## Start TASK DATA

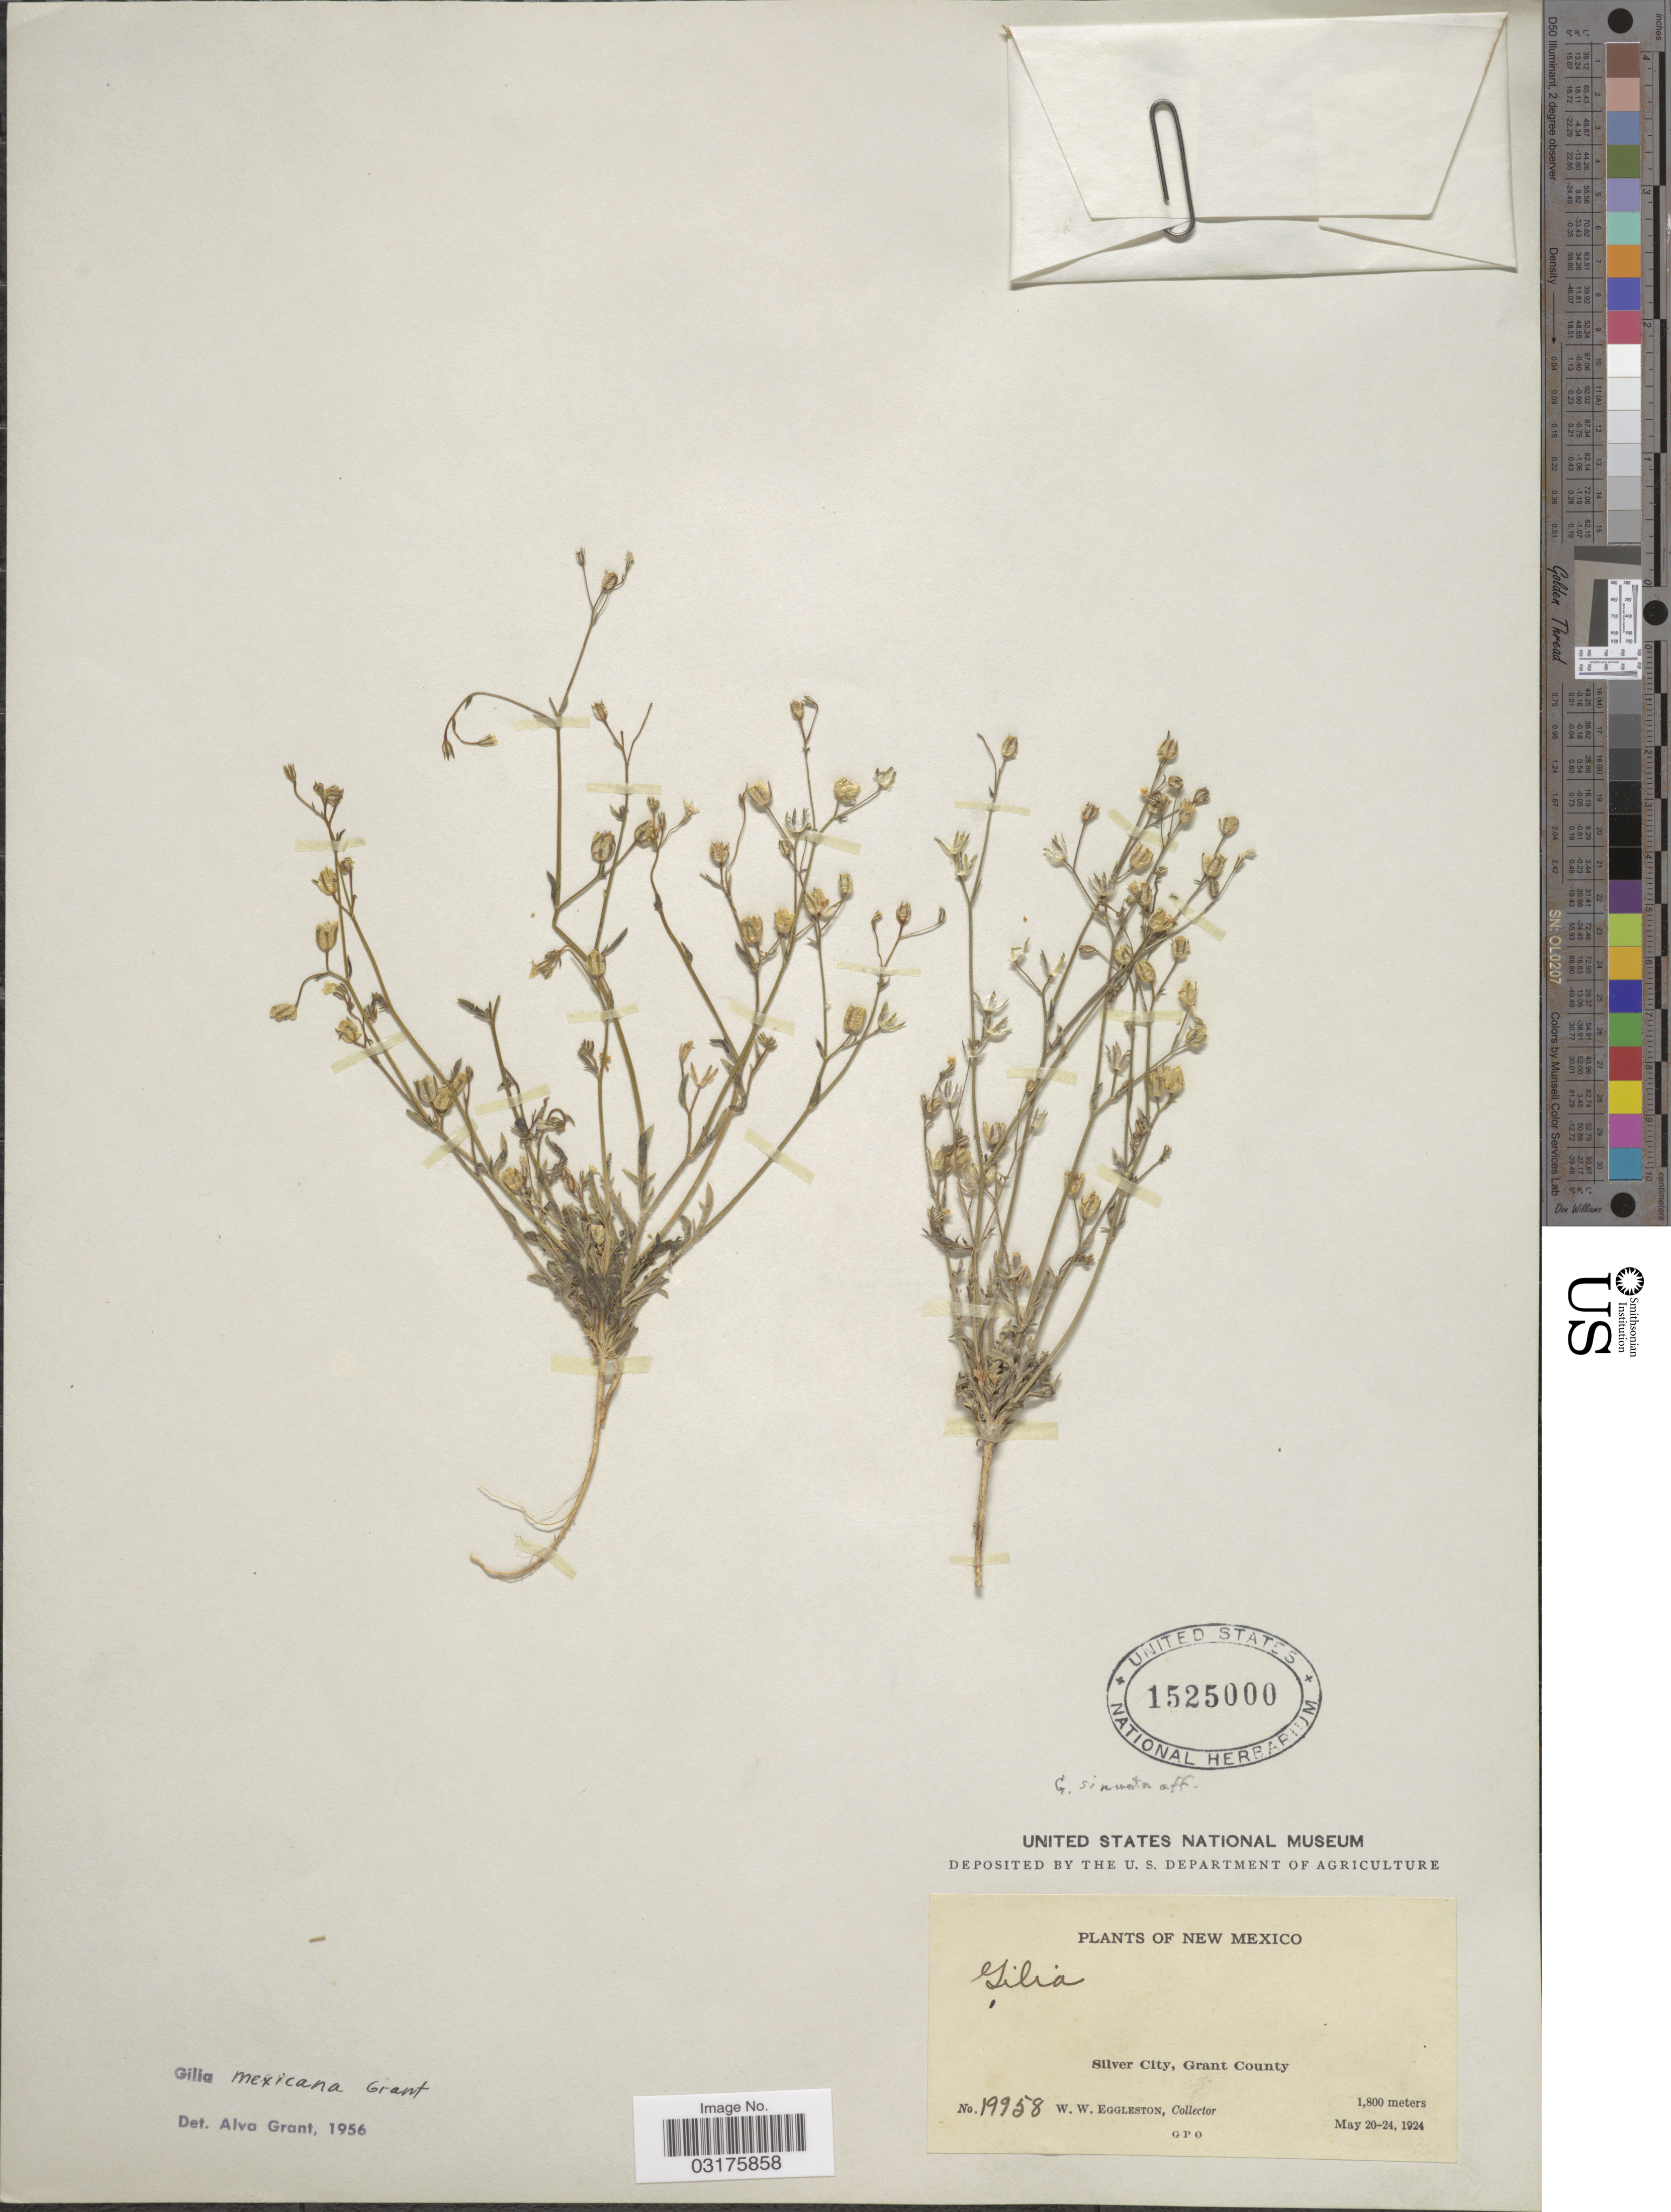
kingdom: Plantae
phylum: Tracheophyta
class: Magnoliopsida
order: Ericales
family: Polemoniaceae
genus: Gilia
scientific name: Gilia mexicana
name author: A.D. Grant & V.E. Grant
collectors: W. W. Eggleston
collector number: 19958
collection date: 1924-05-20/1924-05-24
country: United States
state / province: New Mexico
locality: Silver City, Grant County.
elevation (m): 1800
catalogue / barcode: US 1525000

## End TASK DATA
## Start TASK DATA

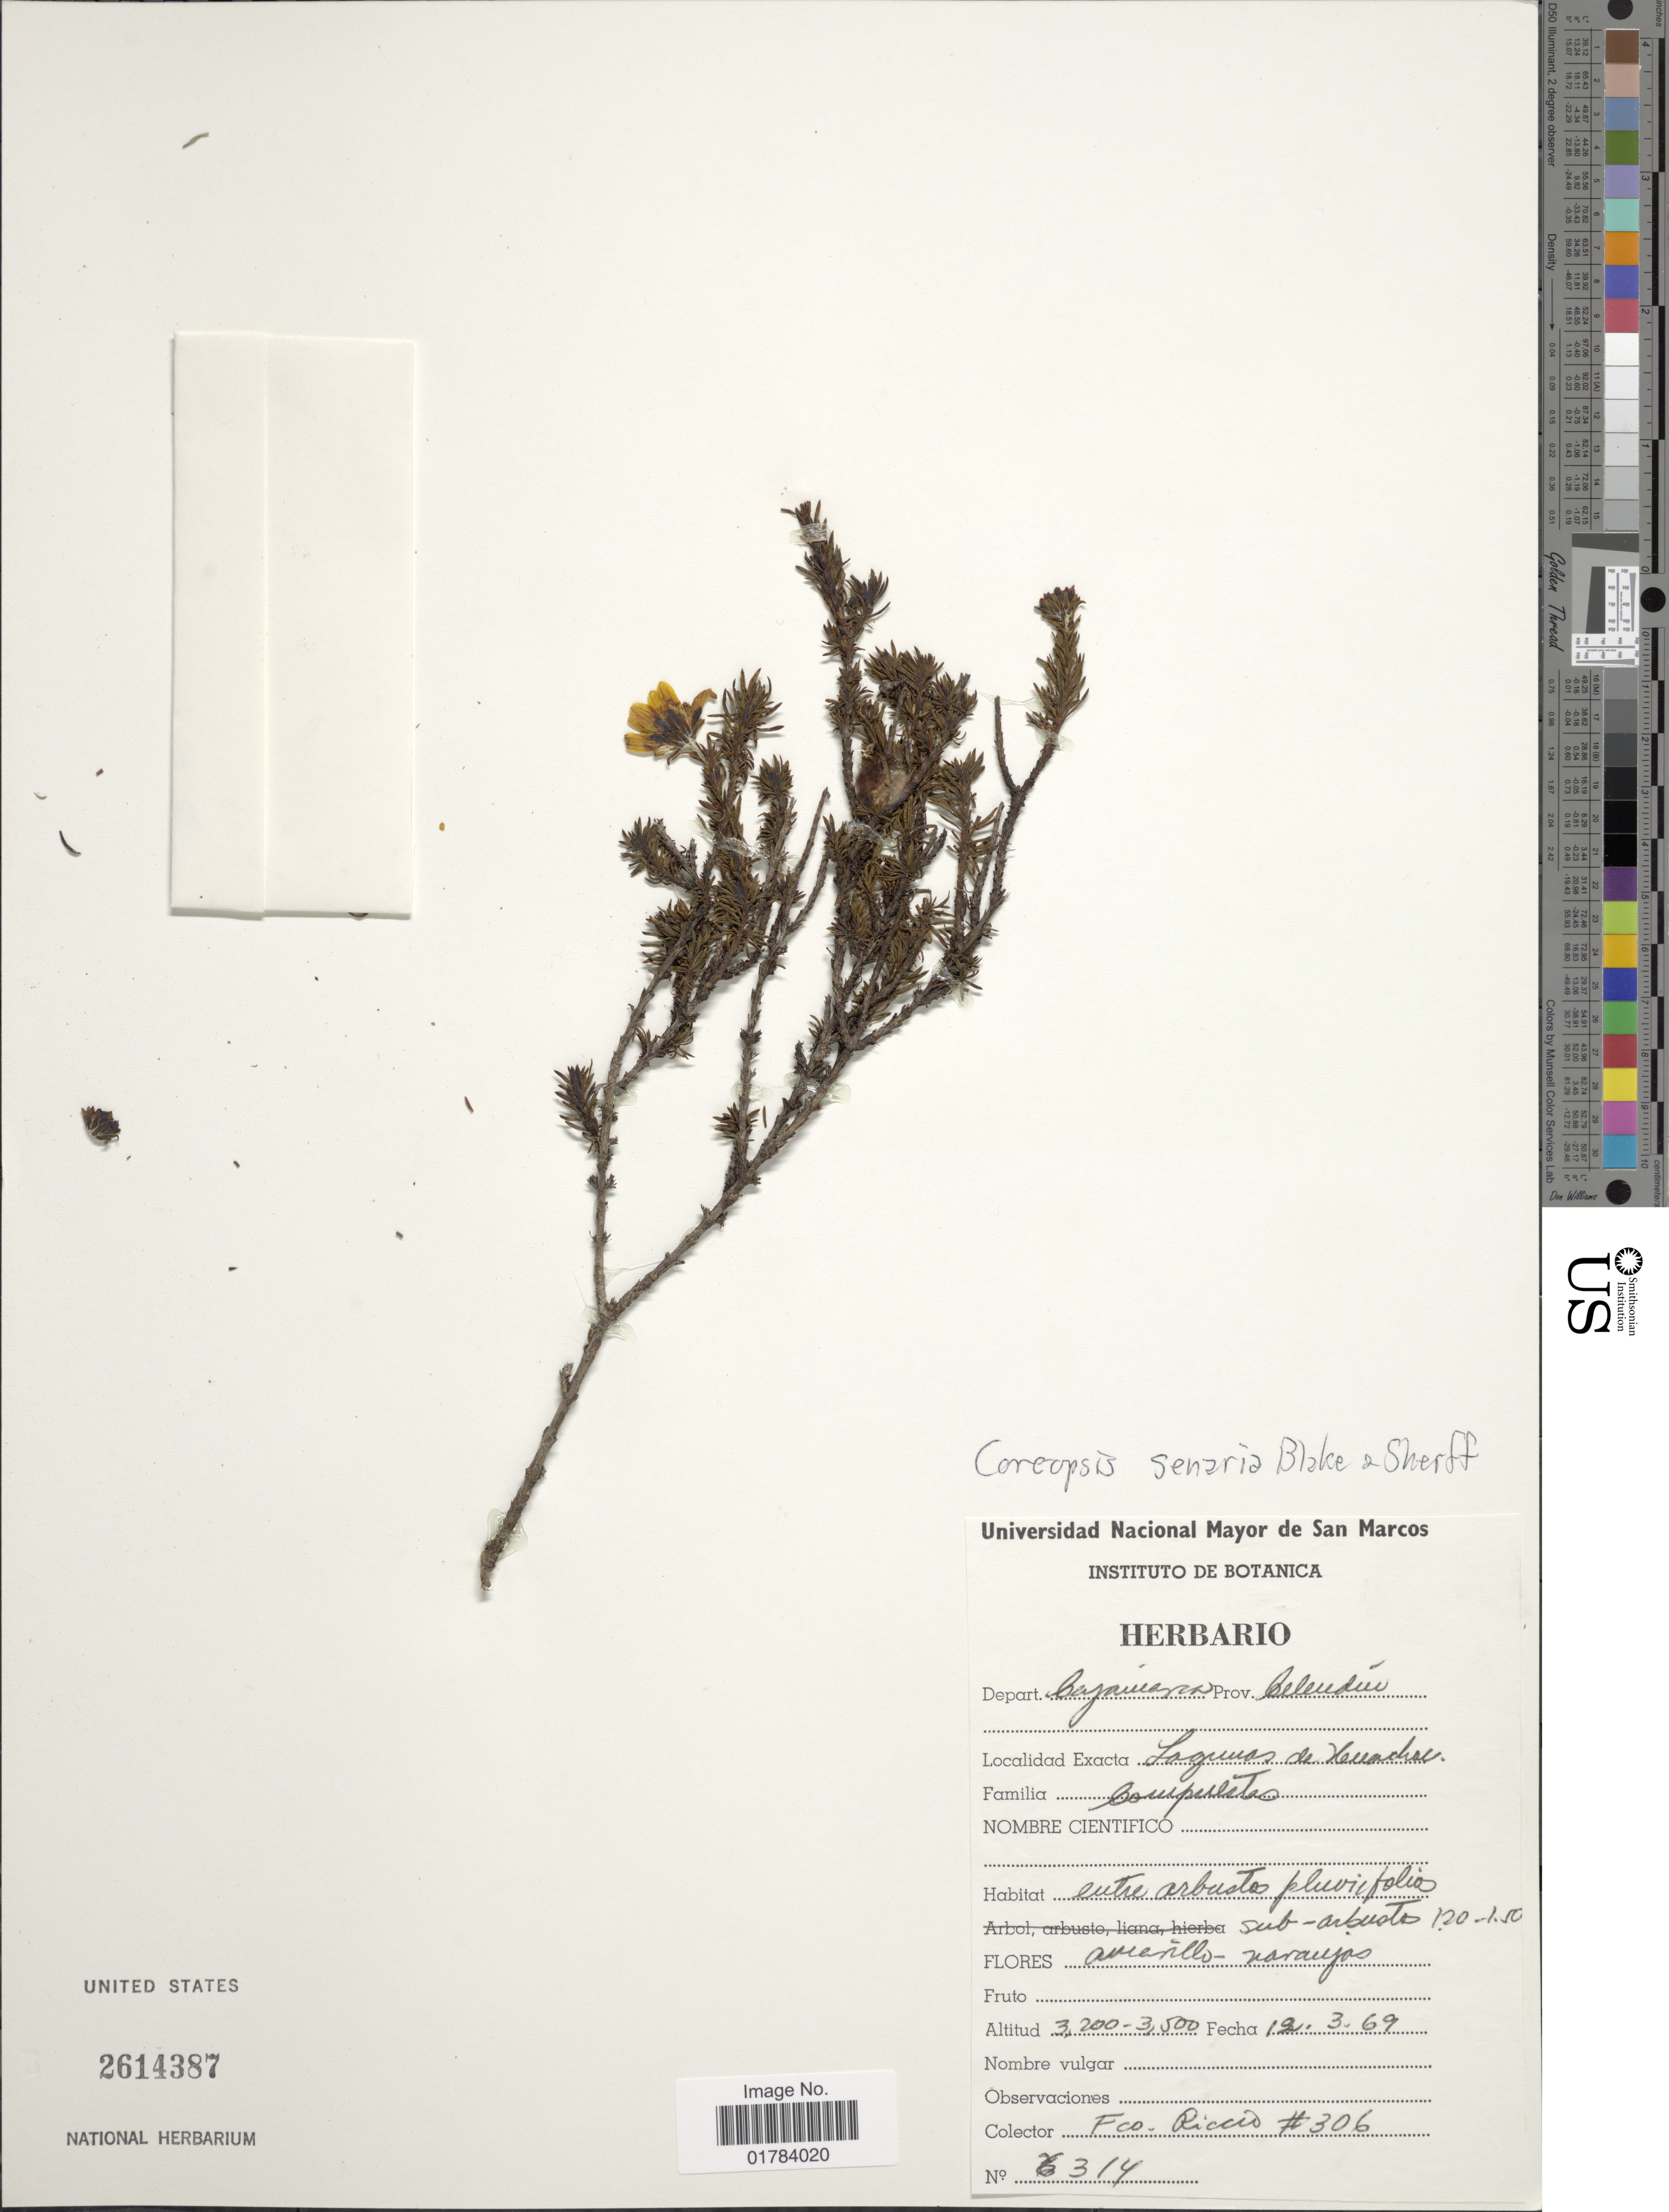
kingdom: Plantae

## End TASK DATA

WHAT TO DO — Transcribe, without alteration, the portion of the material that opens with the line containing "scientific name: Gilia mexicana" and closes with the line containing "elevation (m): 1800", including both of those lines.

RESPONSE TO THE EXERCISE —
scientific name: Gilia mexicana
name author: A.D. Grant & V.E. Grant
collectors: W. W. Eggleston
collector number: 19958
collection date: 1924-05-20/1924-05-24
country: United States
state / province: New Mexico
locality: Silver City, Grant County.
elevation (m): 1800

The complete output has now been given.